Дубок напрягся, отложив в сторону свои инструменты. Особенно когда Краснова чуть было не коснулась поверхности крыла МиГа.
— Всё не зря. И не мы начали эту войну. Мы лишь оказываем помощь, чтобы на земле Афганистана, наконец-то, воцарился мир. В ущельях мало тех, кто воюет за идеи. Основная масса поддерживается с территории Пакистана как деньгами, так и оружием.
— Получается, что мы здесь воюем с террористами. Тогда надо закончить быстрее и выводить войска. Хватит уже смертей.
Я знал, какие на самом деле настроения в обществе и отношения к воинам, возвращающимся с Афганистана. Пробел в законодательстве, касательно их статуса, отсутствие должной социальной поддержки, закрытие глаз на равнодушие в обществе к проблемам солдат и офицеров, ставшими инвалидами и многое другое. Возможно, не в эти годы это ощущается повсеместно, а вот через пару-тройку лет даже с трибуны партийного съезда будут звучать фразы из разряда «это была ошибка» и «мы вас туда не посылали».
— Верно говоришь. А ты думаешь, что если мы отсюда завтра уйдём, моджахеды сдадут на склад свои ракеты, автоматы, пулемёты и пойдут в народное хозяйство? И где гарантии, что их не будут спонсировать кукловоды из-за океана?
Аня задумалась и потянулась к фюзеляжу самолёта. Я только хотел крикнуть ей, что нельзя на такой жаре трогать металлические покрытия. Можно реально получить ожог. И по закону подлости, именно так Аня и сделала.
— Ааа! — закричала она, схватившись за руку.
Развернувшись спиной, она ещё и шеей прикоснулась к огненной поверхности самолёта. Ожоги останутся однозначно.
— Аня, успокойся! — попытался я поймать эту взбесившуюся длинноногую кобылицу, скачущую по всей стоянке.
— Стой ты!

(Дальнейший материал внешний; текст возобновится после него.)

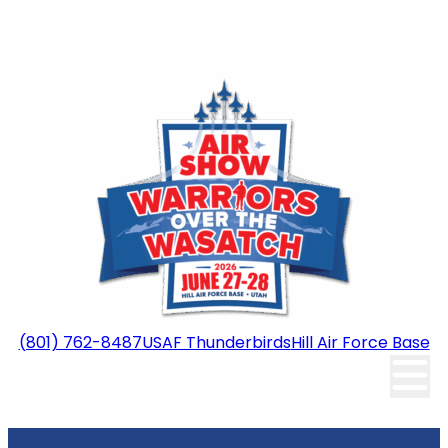
(801) 762-8487
USAF Thunderbirds
Hill Air Force Base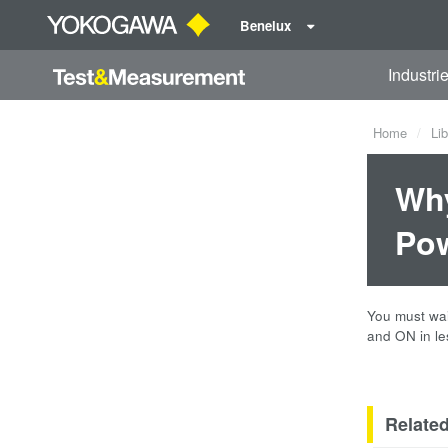
Benelux
Industri
Home
Lib
Why
Pow
You must wai
and ON in le
Relate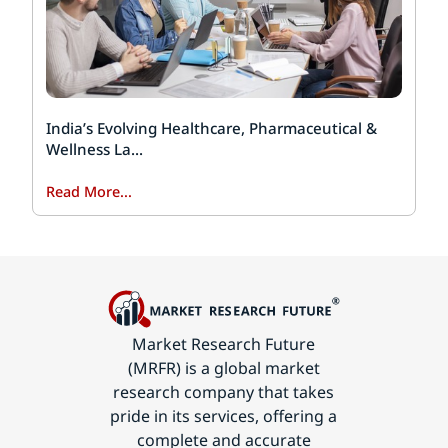
India’s Evolving Healthcare, Pharmaceutical &
Wellness La...
Read More...
Market Research Future
(MRFR) is a global market
research company that takes
pride in its services, offering a
complete and accurate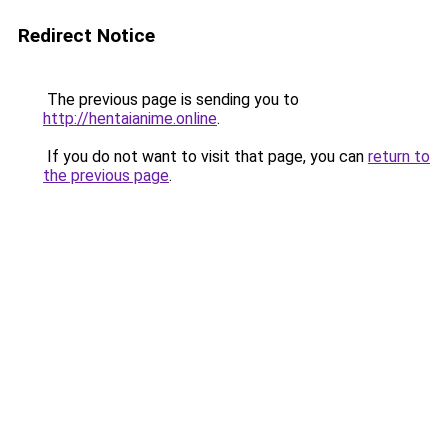
Redirect Notice
The previous page is sending you to
http://hentaianime.online
.
If you do not want to visit that page, you can
return to
the previous page
.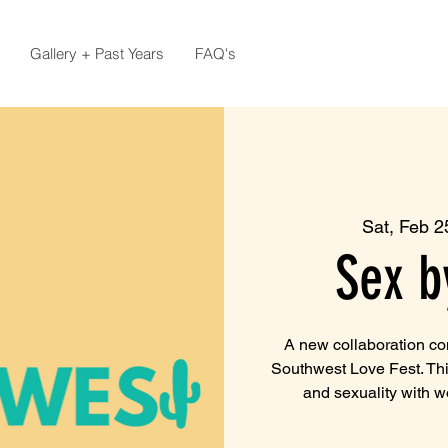
Gallery + Past Years
FAQ's
Sat, Feb 2
Sex b
A new collaboration c
Southwest Love Fest. Th
and sexuality with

Едрить твою на двадцать! — кричал Дубок, но без толку.
Скакала так несколько секунд Краснова, пока её не успокоило крыло МиГа, в которое она ударилась лбом и упала на бетонную поверхность.
— Сергеич, тащи в медпункт. Сознание потеряла, девчуля, — попытался привести в чувство Аню мой техник.
После похлопываний по щекам от Дубка надо бы ещё и сохранность зубов у Красновой проверить. Целостность челюсти тоже могла быть нарушена.